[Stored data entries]

┄┄┄┄┄┄┄┄┄┄

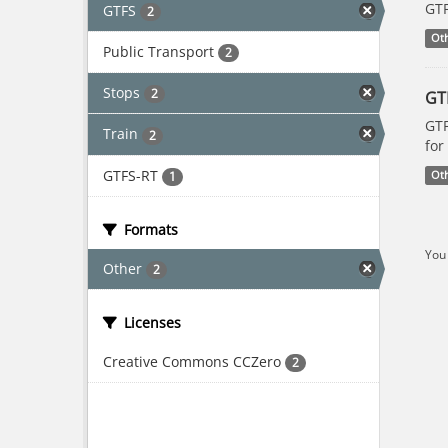
GTF
GTFS
2
Ot
Public Transport
2
Stops
2
GT
GTF
Train
2
for
GTFS-RT
1
Ot
Formats
You 
Other
2
Licenses
Creative Commons CCZero
2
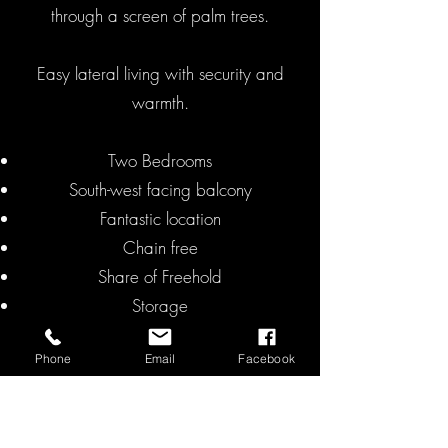
through a screen of palm trees.
Easy lateral living with security and
warmth.
Two Bedrooms
South-west facing balcony
Fantastic location
Chain free
Share of Freehold
Storage
EPC C
Phone
Email
Facebook
Asking Price: £695,000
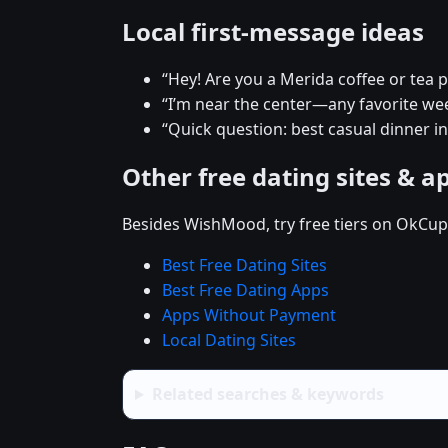
Local first-message ideas
“Hey! Are you a Merida coffee or tea 
“I’m near the center—any favorite w
“Quick question: best casual dinner i
Other free dating sites & a
Besides WishMood, try free tiers on OkCupi
Best Free Dating Sites
Best Free Dating Apps
Apps Without Payment
Local Dating Sites
Related searches & keywords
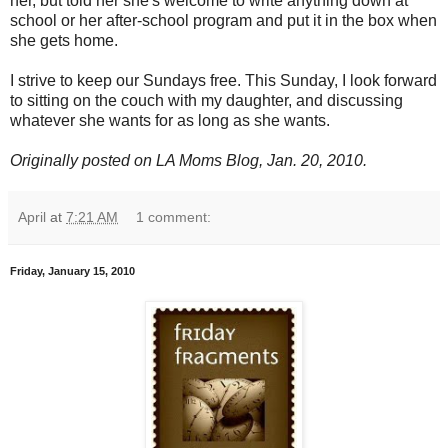
her, but told her she's welcome to write anything down at
school or her after-school program and put it in the box when
she gets home.
I strive to keep our Sundays free. This Sunday, I look forward
to sitting on the couch with my daughter, and discussing
whatever she wants for as long as she wants.
Originally posted on LA Moms Blog, Jan. 20, 2010.
April
at
7:21 AM
1 comment:
Friday, January 15, 2010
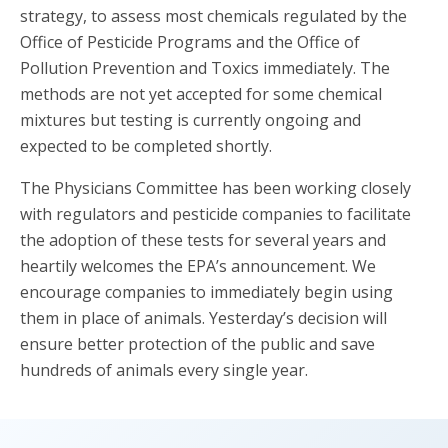
strategy, to assess most chemicals regulated by the
Office of Pesticide Programs and the Office of
Pollution Prevention and Toxics immediately. The
methods are not yet accepted for some chemical
mixtures but testing is currently ongoing and
expected to be completed shortly.
The Physicians Committee has been working closely
with regulators and pesticide companies to facilitate
the adoption of these tests for several years and
heartily welcomes the EPA’s announcement. We
encourage companies to immediately begin using
them in place of animals. Yesterday’s decision will
ensure better protection of the public and save
hundreds of animals every single year.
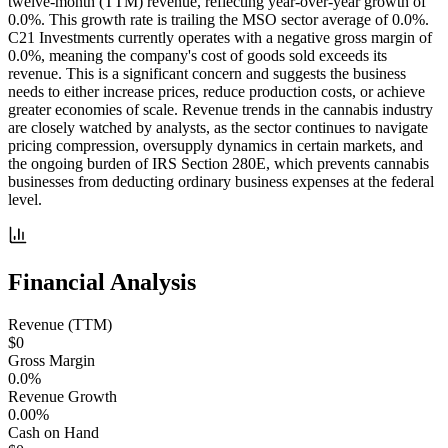
twelve-month (TTM) revenue, reflecting year-over-year growth of
0.0%. This growth rate is trailing the MSO sector average of 0.0%.
C21 Investments currently operates with a negative gross margin of
0.0%, meaning the company's cost of goods sold exceeds its
revenue. This is a significant concern and suggests the business
needs to either increase prices, reduce production costs, or achieve
greater economies of scale. Revenue trends in the cannabis industry
are closely watched by analysts, as the sector continues to navigate
pricing compression, oversupply dynamics in certain markets, and
the ongoing burden of IRS Section 280E, which prevents cannabis
businesses from deducting ordinary business expenses at the federal
level.
Financial Analysis
Revenue (TTM)
$0
Gross Margin
0.0%
Revenue Growth
0.00%
Cash on Hand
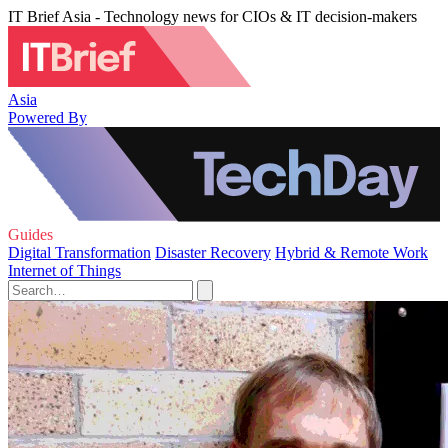
IT Brief Asia - Technology news for CIOs & IT decision-makers
Asia
Powered By
Guides
Digital Transformation
Disaster Recovery
Hybrid & Remote Work
Internet of Things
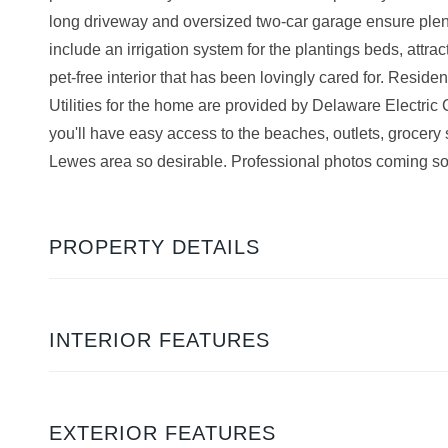
long driveway and oversized two-car garage ensure plenty
include an irrigation system for the plantings beds, attra
pet-free interior that has been lovingly cared for. Resi
Utilities for the home are provided by Delaware Electric
you'll have easy access to the beaches, outlets, grocery 
Lewes area so desirable. Professional photos coming s
PROPERTY DETAILS
INTERIOR FEATURES
EXTERIOR FEATURES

┄┄┄┄┄┄┄┄┄┄

Reproduce word for word the stretch from the beginning of the items through the line containing "Asking Price: £695,000", inclusive. Omit the pictures.

GTF
GTFS
2
Ot
Public Transport
2
Stops
2
GT
GTF
Train
2
for
GTFS-RT
1
Ot
Formats
You 
Other
2
Licenses
Creative Commons CCZero
2
through a screen of palm trees.
Easy lateral living with security and
warmth.
Two Bedrooms
South-west facing balcony
Fantastic location
Chain free
Share of Freehold
Storage
EPC C
Phone
Email
Facebook
Asking Price: £695,000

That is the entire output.